Our efforts to resurrect KPE as a laparoscopic procedure in 2009 hoping to emulate the original procedure so masterfully developed by Kasai and achieve the SNL and JC he achieved safely with his open procedure have been highly encouraging. Despite lengthy operative time, JLapPE would appear to be as effective as COPE based on comparisons with historical reports in the literature, and LapPE series from elsewhere [25]. This is an important issue, because the early diagnosis and appropriate surgical intervention greatly influence outcome of BA. In addition, we believe that limited dissection, performed carefully according to Kasai’s original instructions, is probably associated with better results. We now promote this as the principle reason for the success of JLapPE.
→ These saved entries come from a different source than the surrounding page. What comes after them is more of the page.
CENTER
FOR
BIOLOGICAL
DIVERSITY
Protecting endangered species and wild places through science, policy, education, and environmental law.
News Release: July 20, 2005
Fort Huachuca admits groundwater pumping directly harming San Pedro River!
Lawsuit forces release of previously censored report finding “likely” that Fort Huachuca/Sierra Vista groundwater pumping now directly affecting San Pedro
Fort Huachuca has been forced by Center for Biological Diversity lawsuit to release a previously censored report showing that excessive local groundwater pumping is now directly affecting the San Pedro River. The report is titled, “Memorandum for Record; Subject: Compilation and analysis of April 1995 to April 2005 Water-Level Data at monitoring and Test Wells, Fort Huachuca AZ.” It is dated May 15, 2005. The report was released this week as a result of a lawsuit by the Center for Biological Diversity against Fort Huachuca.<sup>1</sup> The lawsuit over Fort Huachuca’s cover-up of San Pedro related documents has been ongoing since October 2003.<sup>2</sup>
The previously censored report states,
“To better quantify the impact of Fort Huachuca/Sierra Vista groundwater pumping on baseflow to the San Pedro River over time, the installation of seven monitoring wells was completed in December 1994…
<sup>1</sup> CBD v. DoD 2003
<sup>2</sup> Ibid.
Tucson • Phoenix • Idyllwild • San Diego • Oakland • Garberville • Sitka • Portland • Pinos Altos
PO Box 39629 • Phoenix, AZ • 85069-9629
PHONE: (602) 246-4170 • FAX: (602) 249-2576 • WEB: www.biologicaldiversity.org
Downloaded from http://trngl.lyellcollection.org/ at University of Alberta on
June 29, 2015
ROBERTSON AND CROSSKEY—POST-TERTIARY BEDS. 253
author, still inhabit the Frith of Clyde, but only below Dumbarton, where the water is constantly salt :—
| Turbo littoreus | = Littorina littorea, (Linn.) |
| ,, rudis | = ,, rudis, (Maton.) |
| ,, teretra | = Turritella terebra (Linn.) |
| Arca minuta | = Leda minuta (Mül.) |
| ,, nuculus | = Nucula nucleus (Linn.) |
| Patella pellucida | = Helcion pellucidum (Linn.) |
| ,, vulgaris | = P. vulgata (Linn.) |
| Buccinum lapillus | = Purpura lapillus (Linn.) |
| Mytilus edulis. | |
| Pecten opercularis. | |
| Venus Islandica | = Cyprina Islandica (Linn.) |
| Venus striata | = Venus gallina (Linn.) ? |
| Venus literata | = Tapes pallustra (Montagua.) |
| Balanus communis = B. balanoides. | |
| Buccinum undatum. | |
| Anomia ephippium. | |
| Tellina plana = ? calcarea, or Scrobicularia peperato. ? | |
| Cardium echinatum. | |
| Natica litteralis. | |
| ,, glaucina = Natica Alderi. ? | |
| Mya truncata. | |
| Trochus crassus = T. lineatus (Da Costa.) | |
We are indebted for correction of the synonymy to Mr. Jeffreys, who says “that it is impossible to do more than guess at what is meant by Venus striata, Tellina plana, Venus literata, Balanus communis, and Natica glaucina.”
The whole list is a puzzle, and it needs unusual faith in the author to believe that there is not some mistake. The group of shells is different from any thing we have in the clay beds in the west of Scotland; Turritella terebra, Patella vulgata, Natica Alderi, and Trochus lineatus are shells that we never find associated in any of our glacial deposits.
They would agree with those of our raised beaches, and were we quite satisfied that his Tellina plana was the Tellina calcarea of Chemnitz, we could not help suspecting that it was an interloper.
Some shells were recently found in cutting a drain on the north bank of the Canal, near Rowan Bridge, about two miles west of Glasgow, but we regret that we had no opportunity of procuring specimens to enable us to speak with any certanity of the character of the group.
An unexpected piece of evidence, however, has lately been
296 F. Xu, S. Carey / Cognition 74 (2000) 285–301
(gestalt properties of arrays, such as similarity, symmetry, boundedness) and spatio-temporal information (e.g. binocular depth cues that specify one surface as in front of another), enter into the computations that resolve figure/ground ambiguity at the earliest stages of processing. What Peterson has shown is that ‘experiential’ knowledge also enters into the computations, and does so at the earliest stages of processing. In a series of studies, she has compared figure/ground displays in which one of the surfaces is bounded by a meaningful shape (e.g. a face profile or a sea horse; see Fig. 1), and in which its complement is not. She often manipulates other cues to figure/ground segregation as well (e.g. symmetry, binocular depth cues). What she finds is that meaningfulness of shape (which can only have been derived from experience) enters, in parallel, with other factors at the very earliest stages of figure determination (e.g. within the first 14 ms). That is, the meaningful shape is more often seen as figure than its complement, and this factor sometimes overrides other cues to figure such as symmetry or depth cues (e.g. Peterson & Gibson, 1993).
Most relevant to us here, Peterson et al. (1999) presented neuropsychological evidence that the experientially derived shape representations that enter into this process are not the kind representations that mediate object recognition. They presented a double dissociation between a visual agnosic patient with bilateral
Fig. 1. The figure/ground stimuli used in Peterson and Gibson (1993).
Meticulous postoperative management is mandatory for achieving good outcome and it includes a standardized corticosteroid protocol. This includes continuity of care. In too many countries, the pediatric surgical team performs successful surgery and the child is then managed only or mainly by pediatricians or hepatologists. This may be sufficient after discharge from hospital, but in some countries, management is transferred immediately after surgery for biliary atresia. In Japan, at the majority of centers, pediatric surgical cases continue to be monitored and managed mainly by pediatric surgeons even until adulthood, because the only reason those cases are alive is because of successful surgery. Surgeons are more aware of the physical because of the very nature of surgery itself, so any change in stool color, bilirubin levels, or CRP must be acted upon immediately. The treating surgeon is thus most appropriate for managing the abdomen of a postoperative BA patient and should be encouraged and supported at all centers.

Conclusions

JLapPE is an excellent example of combining state-of-the-art surgery and technology successfully. We believe everyone benefits from using MIS to treat BA; patients from excellent cosmesis, less requirement for analgesia and respiratory support, minimal incidence of postoperative morbidity such as bowel adhesions and incisional hernias, and less adhesions for LTx; parents from shorter hospital stay and less compromise to quality of life; and hospital staff from routine postoperative management, stable recovery, and generally reliable outcome.